Set the records down again exactly, apart from any pictures in them.

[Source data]
Segment Open

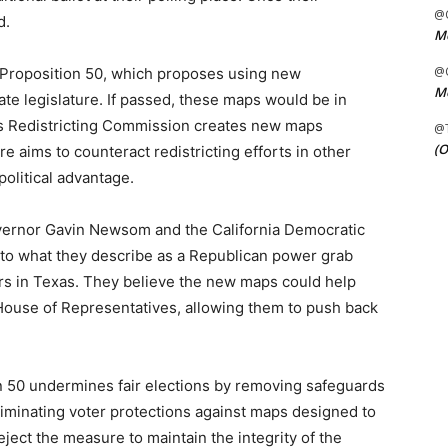
@C
d.
Me
@C
n Proposition 50, which proposes using new
Me
ate legislature. If passed, these maps would be in
ens Redistricting Commission creates new maps
@
(O
 aims to counteract redistricting efforts in other
political advantage.
overnor Gavin Newsom and the California Democratic
e to what they describe as a Republican power grab
rs in Texas. They believe the new maps could help
 House of Representatives, allowing them to push back
n 50 undermines fair elections by removing safeguards
liminating voter protections against maps designed to
reject the measure to maintain the integrity of the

Segment Closed

| RESPONSE FOR THIS EXERCISE |
@C
d.
Me
@C
n Proposition 50, which proposes using new
Me
ate legislature. If passed, these maps would be in
ens Redistricting Commission creates new maps
@
(O
 aims to counteract redistricting efforts in other
political advantage.
overnor Gavin Newsom and the California Democratic
e to what they describe as a Republican power grab
rs in Texas. They believe the new maps could help
 House of Representatives, allowing them to push back
n 50 undermines fair elections by removing safeguards
liminating voter protections against maps designed to
reject the measure to maintain the integrity of the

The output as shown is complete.